約束は破るためにある。
フラウの蟇蛙。と呼ばれる令嬢が居る。その姿、まこと見るに堪えず、醜悪。ぶよぶよと醜い脂肪を纏い、皮膚は弛み段を重ね、常に汗を掻き、目は虚ろ。汗で張り付いた髪は風に攫われることもなく、てらてらと鈍く光を反射する。自ら歩くことすらままならず、常に車輪をつけた椅子を従者に押させている。
「では、契約を確認致します。
一つ、夫婦は白い結婚である。互いに干渉せず、求めず、自由であること。
一つ、お互いパートナーが現れた際は、これを認め、第二夫人、愛人とする。
一つ、第二夫人との子を跡継ぎとする。
一つ、サリア様は内政、ないしは領内のあらゆる権限をゲルド様へ譲渡する。
一つ、それにあたり、ゲルド様はサリア様から求められた金銭その他生活を保証する。
以上でよろしいですね?」
明るく輝くテラス。美しく整えられた庭。今日を祝福するような快晴。そして、呪われたような目の前の女。今日、俺はこの醜い蟇蛙と結婚する。式は挙げない。書類だけの結婚。この醜い女は、王家に次ぐ権力を持った公爵家の娘。俺は、その娘を国王様から押しつけられた。眩暈がした。国の為に尽くしてきた。命をかけて戦ったことも、数え切れないほどある。それなのに、この仕打ちか。騎士団長としての俺と、目の前の女は同格だと。
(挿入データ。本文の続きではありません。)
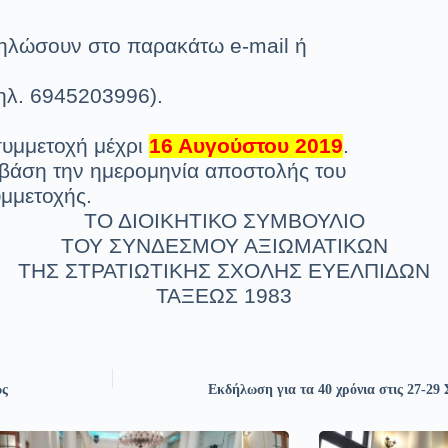
δηλώσουν στο παρακάτω e-mail ή
τηλ. 6945203996).
συμμετοχή μέχρι
16 Αυγούστου 2019
.
 βάση την ημερομηνία αποστολής του
υμμετοχής.
ΤΟ ΔΙΟΙΚΗΤΙΚΟ ΣΥΜΒΟΥΛΙΟ
ΤΟΥ ΣΥΝΔΕΣΜΟΥ ΑΞΙΩΜΑΤΙΚΩΝ
ΤΗΣ ΣΤΡΑΤΙΩΤΙΚΗΣ ΣΧΟΛΗΣ ΕΥΕΛΠΙΔΩΝ
ΤΑΞΕΩΣ 1983
ώς
Εκδήλωση για τα 40 χρόνια στις 27-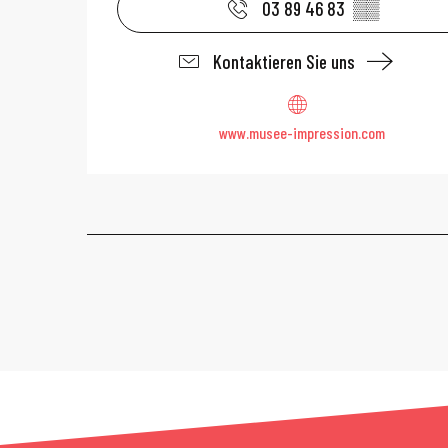
03 89 46 83
▒▒
Kontaktieren Sie uns
www.musee-impression.com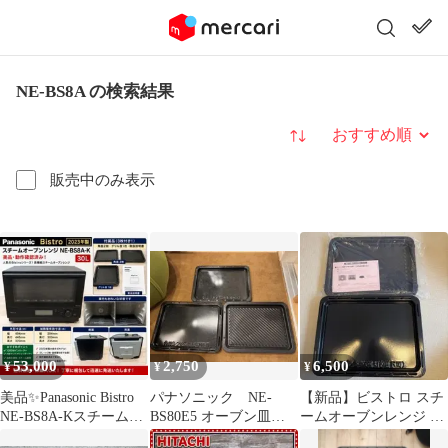
NE-BS8A の検索結果
並び替え
販売中のみ表示
53,000
2,750
6,500
¥
¥
¥
美品✨Panasonic Bistro
パナソニック NE-
【新品】ビストロ スチ
NE-BS8A-Kスチームオ
BS80E5 オーブン皿
ームオーブンレンジ 角
ーブンレンジ
グリル皿 オーブンレ
皿、グリル皿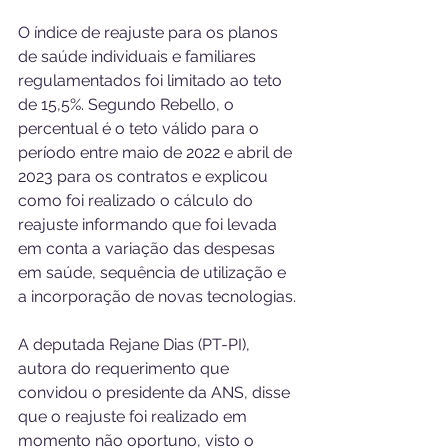
O índice de reajuste para os planos 
de saúde individuais e familiares 
regulamentados foi limitado ao teto 
de 15,5%. Segundo Rebello, o 
percentual é o teto válido para o 
período entre maio de 2022 e abril de 
2023 para os contratos e explicou 
como foi realizado o cálculo do 
reajuste informando que foi levada 
em conta a variação das despesas 
em saúde, sequência de utilização e 
a incorporação de novas tecnologias.
A deputada Rejane Dias (PT-PI), 
autora do requerimento que 
convidou o presidente da ANS, disse 
que o reajuste foi realizado em 
momento não oportuno, visto o 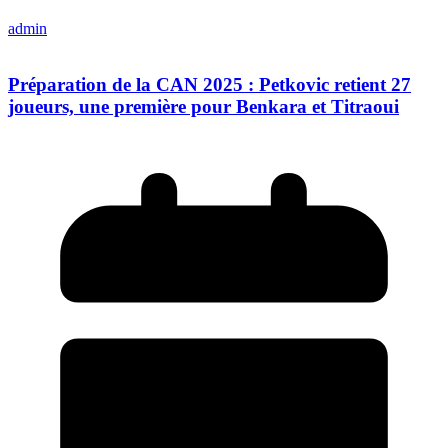
admin
Préparation de la CAN 2025 : Petkovic retient 27
joueurs, une première pour Benkara et Titraoui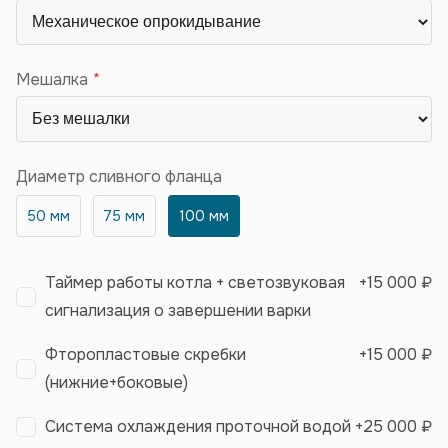
Мешалка
Диаметр сливного фланца
50 мм
75 мм
100 мм
Таймер работы котла + светозвуковая
+
15 000 ₽
сигнализация о завершении варки
Фторопластовые скребки
+
15 000 ₽
(нижние+боковые)
Система охлаждения проточной водой
+
25 000 ₽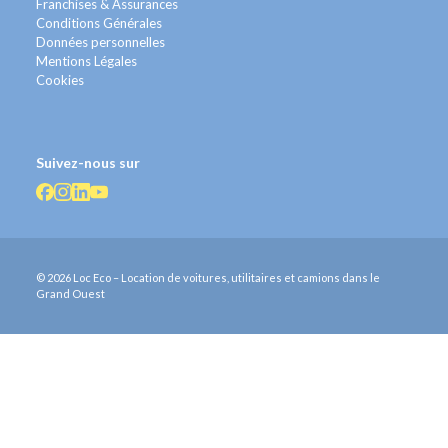
Franchises & Assurances
Conditions Générales
Données personnelles
Mentions Légales
Cookies
Suivez-nous sur
© 2026 Loc Eco – Location de voitures, utilitaires et camions dans le
Grand Ouest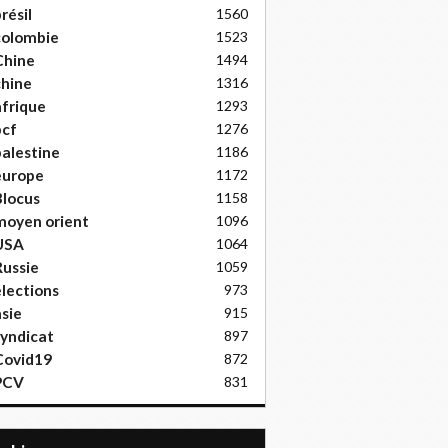
résil
1560
colombie
1523
Chine
1494
hine
1316
frique
1293
pcf
1276
alestine
1186
europe
1172
locus
1158
moyen orient
1096
USA
1064
ussie
1059
lections
973
sie
915
yndicat
897
Covid19
872
PCV
831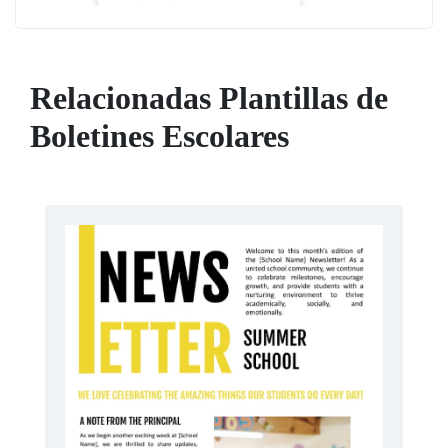
Relacionadas Plantillas de
Boletines Escolares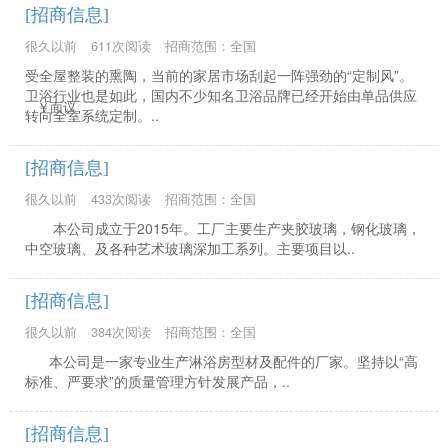
[招商信息]
很久以前
611次阅读
招商范围：全国
受全屋整装的熏陶，当前的家居市场刮起一阵强劲的“定制风”。
卫浴行业也是如此，国内不少知名卫浴品牌已经开始由单品供应
￥面议
转向全室系统定制。..
[招商信息]
很久以前
433次阅读
招商范围：全国
本公司成立于2015年。工厂主要生产夹胶玻璃，钢化玻璃，
中空玻璃、及各种艺术玻璃深加工系列。主要项目以..
[招商信息]
很久以前
384次阅读
招商范围：全国
本公司是一家专业生产淋浴房型材及配件的厂家。坚持以“高
标准、严要求”的质量管理方针发展产品，..
[招商信息]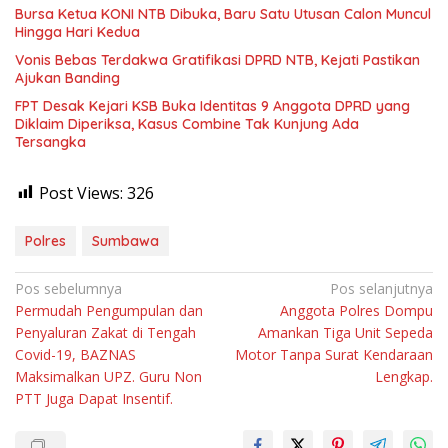
Bursa Ketua KONI NTB Dibuka, Baru Satu Utusan Calon Muncul
Hingga Hari Kedua
Vonis Bebas Terdakwa Gratifikasi DPRD NTB, Kejati Pastikan
Ajukan Banding
FPT Desak Kejari KSB Buka Identitas 9 Anggota DPRD yang
Diklaim Diperiksa, Kasus Combine Tak Kunjung Ada
Tersangka
Post Views:
326
Polres
Sumbawa
Navigasi
Pos sebelumnya
Pos selanjutnya
Permudah Pengumpulan dan
Anggota Polres Dompu
pos
Penyaluran Zakat di Tengah
Amankan Tiga Unit Sepeda
Covid-19, BAZNAS
Motor Tanpa Surat Kendaraan
Maksimalkan UPZ. Guru Non
Lengkap.
PTT Juga Dapat Insentif.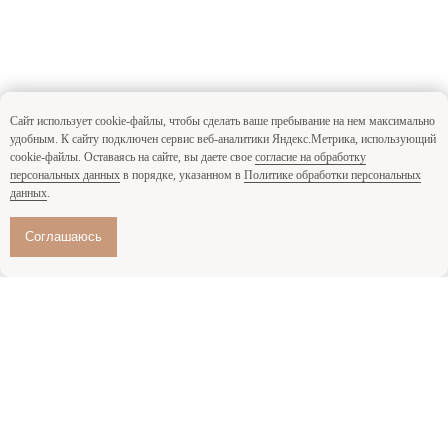
Сайт использует cookie-файлы, чтобы сделать ваше пребывание на нем максимально
удобным. К cайту подключен сервис веб-аналитики Яндекс.Метрика, использующий
cookie-файлы. Оставаясь на сайте, вы даете свое
согласие на обработку
персональных данных
в порядке, указанном в
Политике обработки персональных
данных
.
Соглашаюсь
Все мероприятия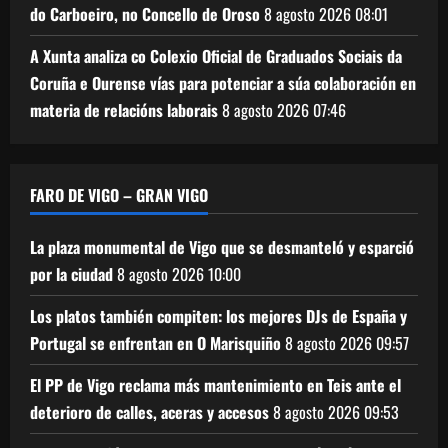
do Carboeiro, no Concello de Oroso
8 agosto 2026
08:01
A Xunta analiza co Colexio Oficial de Graduados Sociais da
Coruña e Ourense vías para potenciar a súa colaboración en
materia de relacións laborais
8 agosto 2026
07:46
FARO DE VIGO – GRAN VIGO
La plaza monumental de Vigo que se desmanteló y esparció
por la ciudad
8 agosto 2026
10:00
Los platos también compiten: los mejores DJs de España y
Portugal se enfrentan en O Marisquiño
8 agosto 2026
09:57
El PP de Vigo reclama más mantenimiento en Teis ante el
deterioro de calles, aceras y accesos
8 agosto 2026
09:53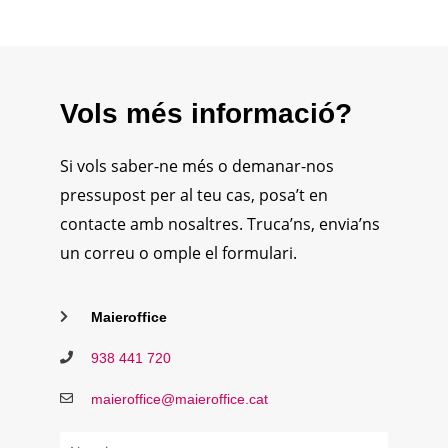
Vols més informació?
Si vols saber-ne més o demanar-nos
pressupost per al teu cas, posa’t en
contacte amb nosaltres. Truca’ns, envia’ns
un correu o omple el formulari.
Maieroffice
938 441 720
maieroffice@maieroffice.cat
ああ、本当に。
「勿論。」
「…構わない。」
逆らえない国王様への抵抗として論えた、契約。それを送りつけて尚、更にこちらに利がある条件を添えられ、結婚は決まってしまった。ただ一言発することすら出来ないのか、指を動かし、控えている従者が応える始末。その間も、本人は大量の汗を掻き、肩で息をしている。
「では、これにて、夫婦と相成りました。おめでとうございます。」
棒読みで言祝がれ、書類は神官の手で神殿へ運ばれていった。残されたのは、夫婦になった俺達と、互いの従者。
「やった…ついにやった…。」
何を言うべきか、これからの生活を思うと、既に億劫になっている。そんな俺の耳に、聞いたことの無い女の声がした。…誰だ?ここには男しかいない。サリア嬢は、声帯が病気により潰れていて声が出ないはずだ。
「いいいいいやっほおおおおお!!!!」
ガタン!と音を立てて倒れる椅子と、勢い良く立ち上がったのは、サリア嬢。驚き、呆然と見つめてしまう。た、立てるのか?歩けないのでは?そもそも、今喋ったか?
「ほら見ろジェイス!だから言った通りだったろ!どんな不良債権だろうと、金と権力が欲しい奴はいるんだよ!買い手がつく市場で我を通すなんざ朝飯前!」
令嬢とは思えない口の悪さで、鈴を転がすような笑い声がする。見た目と声の差について行けない。
「ちっ、仕方がありませんね。賭けはお嬢様の勝ちです。」
「ふふーん!じゃあ、三日後の建国祭はジェイスのおごり!」
「了解しました。」
唖然としている俺に、ぐるんっと勢い良くサリア嬢が振り返る。そのまま指を鳴らすと、蟇蛙がかき消えた。
「じゃあ、旦那様。後はよろしくお願いします。私は離れに住みますので、お構いなく。」
現れたのは、黒く艶のある髪を靡かせ、アメジストの瞳を輝かせて笑う、女。ジェイスと呼ばれた従者すら、霧のようにかき消え、身なりの良い侍女になってしまった。
「はっ、え?」
「ひゃほーっ!自由だぁあ!独身貴族を謳歌できないと知った時は泣きそうだったけど、諦めなくて偉かった私っ!魔法様々!わーいっ!」
「お嬢様、そろそろ下町のパンが焼き上がる時間です。急がねば。」
「はっ!売り切れる!旦那様、いってきます!」
嵐のように輝く笑顔を振りまきながら、サリア嬢とジェイスは走り出して。
「ゲルド様、一つ、よろしいでしょうか。」
「…なんだ。」
「初恋は叶わないモノらしいですよ。」
「…うるせぇ。」
じわじわと熱の集まる顔に、手を当てて空を仰ぐ。ああ、くそっ。とりあえず、今出たばかりの神官を捕まえて、書類を破棄させるところからだ。